【北条・武田・上杉】関東三国志の始まり
戦国武将の領土変遷史⑦
「北条氏綱包囲網」により小弓公方への服属を選択

北条早雲が大森藤頼から奪い、その後北条氏の居城となった小田原城。天守閣は、昭和35年に復興されている。
小弓公方(おゆみくぼう)足利氏の成立により、古河公方と小弓公方の抗争が展開され、南関東の武家勢力はいずれかに属した。伊勢宗瑞と扇谷上杉氏はともに小弓方になり、それにより和睦が成立した。

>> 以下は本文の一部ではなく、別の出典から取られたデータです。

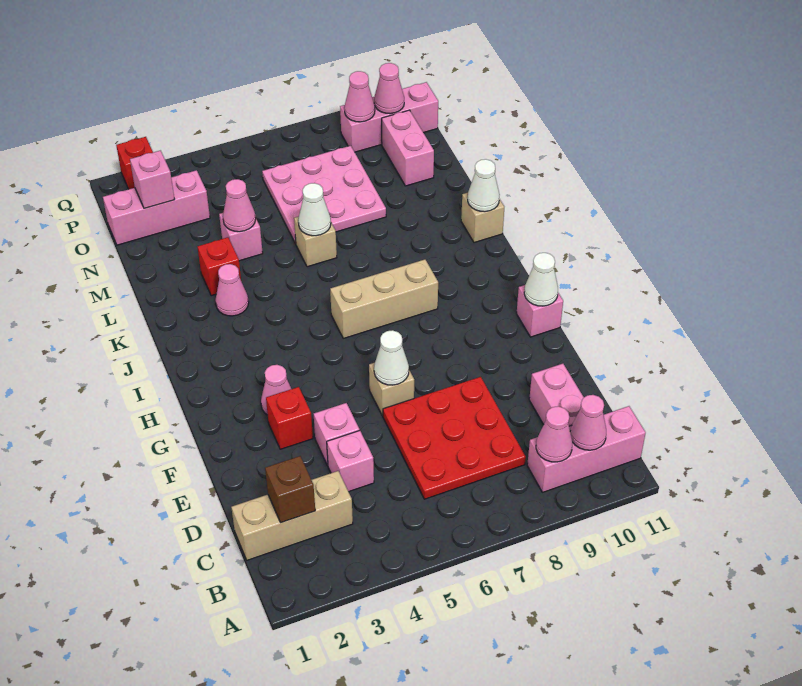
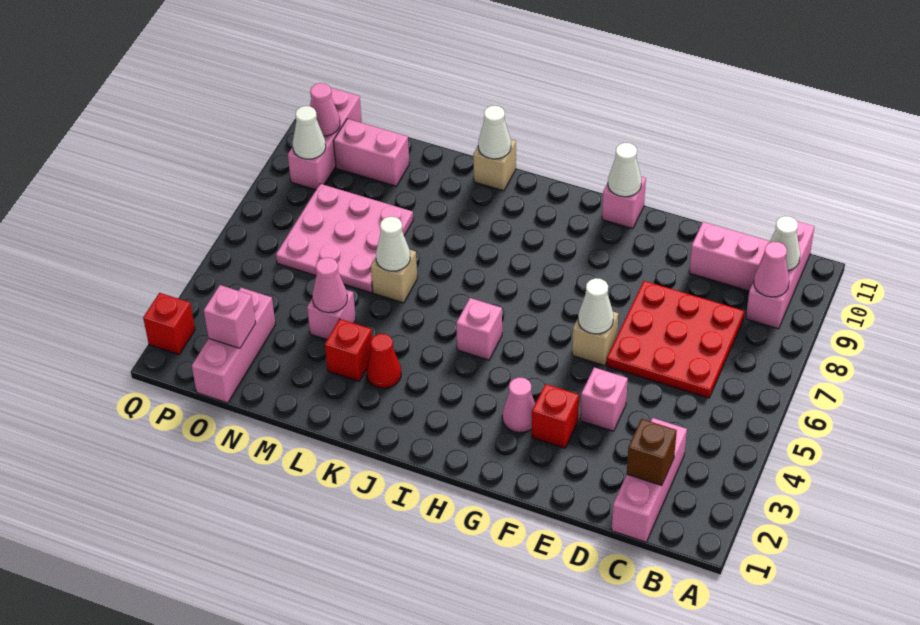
pink cone B10 level 2 -> white cone B10 level 2
tan brick C1:C3 level 1 -> pink brick C1:C3 level 1
pink brick D4 level 1 -> pink brick I5 level 1
tan brick I6:I8 level 1 -> none
pink cone K3 level 1 -> red cone K3 level 1
pink cone P9 level 2 -> white cone P9 level 2

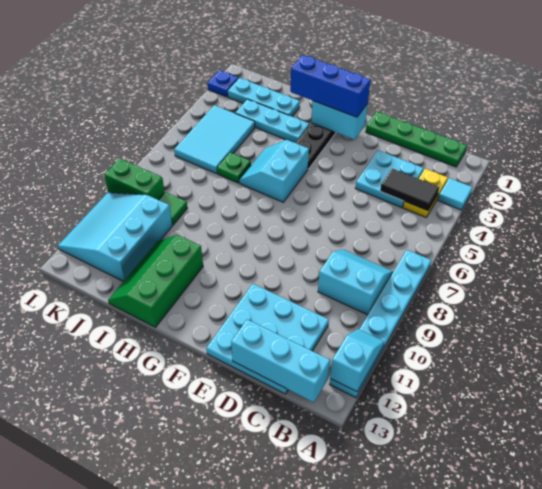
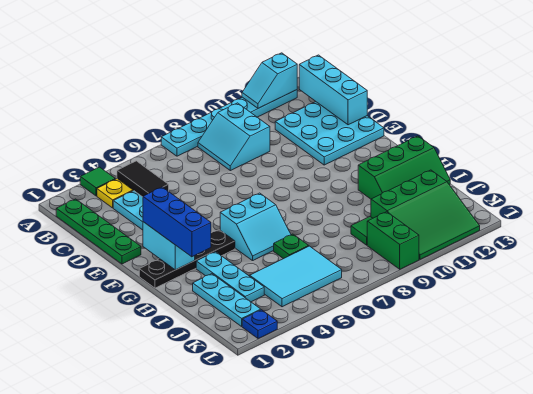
cyan tile A3 level 1 -> green tile A3 level 1
cyan slope J10:L12 level 1 top J -> green slope J10:L12 level 1 top J

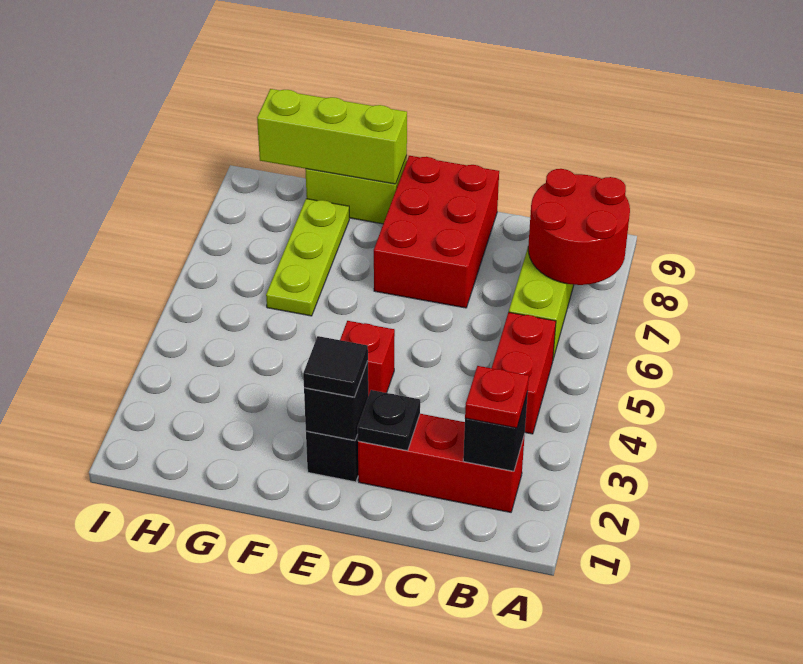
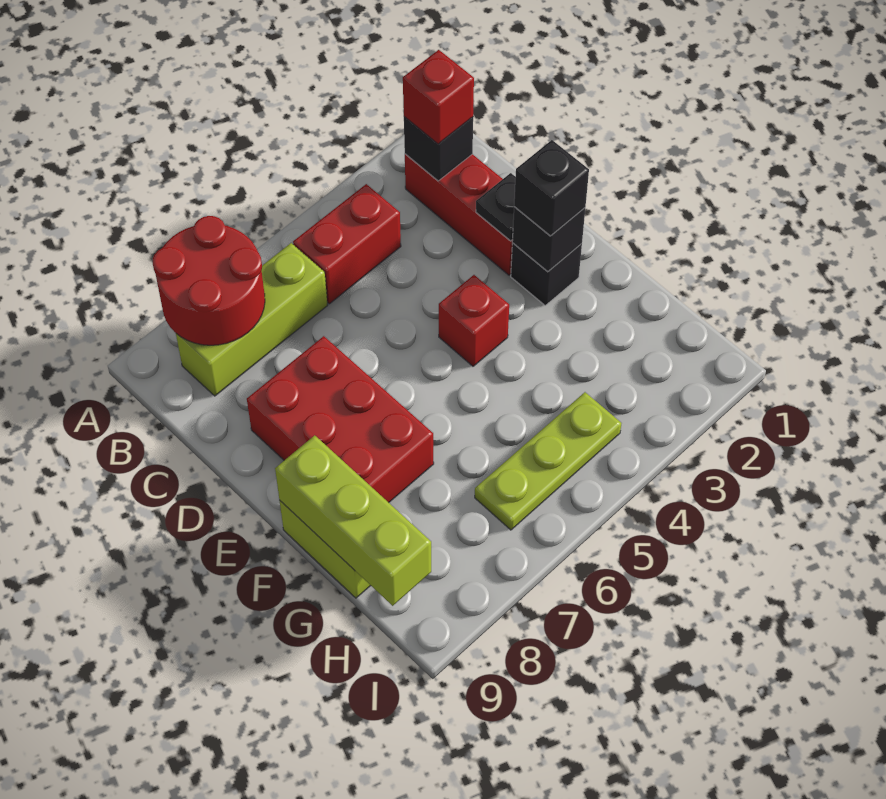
red plate B2 level 3 -> red brick B2 level 3
red brick D7:E9 level 1 -> red brick D7:F8 level 1
black tile E2 level 3 -> black brick E2 level 3
lime plate G6:G8 level 1 -> lime plate H4:H6 level 1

永正16年(1519)4月頃に宗瑞は隠居し、嫡男氏綱(うじつな)が家督を継ぐと、伊勢氏の本拠は小田原城になった。
またこの年初めに武田信虎(のぶとら)は新本拠として甲府(山梨県甲府市)の建設を開始し、同年末に移転した。この時までに国内の国衆を従え、城下町に居住させた。翌年に有力国衆(くにしゅう)の叛乱(はんらん)がみられ、これを鎮圧するも、翌大永元年(1521)には今川軍の侵攻を受け、信虎はこれを撃退。ようやく甲斐統一を遂げた。
大永3年、伊勢氏綱は名字を北条氏に改称し、山内・扇谷両上杉氏に敵対した。同4年から本格的な侵攻を展開し、武蔵江戸城(東京都千代田区)を攻略し、武蔵中部に進出した。このため両上杉氏は同盟し、さらに扇谷上杉氏は武田信虎とも同盟して、北条氏に対抗した。
氏綱と扇谷上杉氏は、ともに長尾為景(ながおためかげ)を味方にするべく接近するが、為景はいずれにも味方しなかった。同6年には小弓公方勢力も扇谷上杉氏に味方し、氏綱は周囲を敵対勢力に囲まれることになった。そのため氏綱は、あらためて小弓公方足利義明に服属した。これにより足利義明は、南関東6カ国を勢力下に置いた。
享禄元年(1528)から古河公方足利氏と山内上杉氏でともに内乱が展開し、同4年に、それぞれ足利晴氏(はるうじ)、上杉憲政(のりまさ)が勝利した。
その一方、北条氏綱と扇谷上杉氏・武田信虎の抗争が激化し、北条氏は両者の進軍をうけた。それに対して今川・北条両氏は、天文3年(1534)・同4年に甲斐に侵攻し、武田信虎と抗争した。また享禄3年から越後では長尾為景に対する守護上杉氏一族の叛乱が展開された。為景はこれを天文5年にようやく鎮圧している。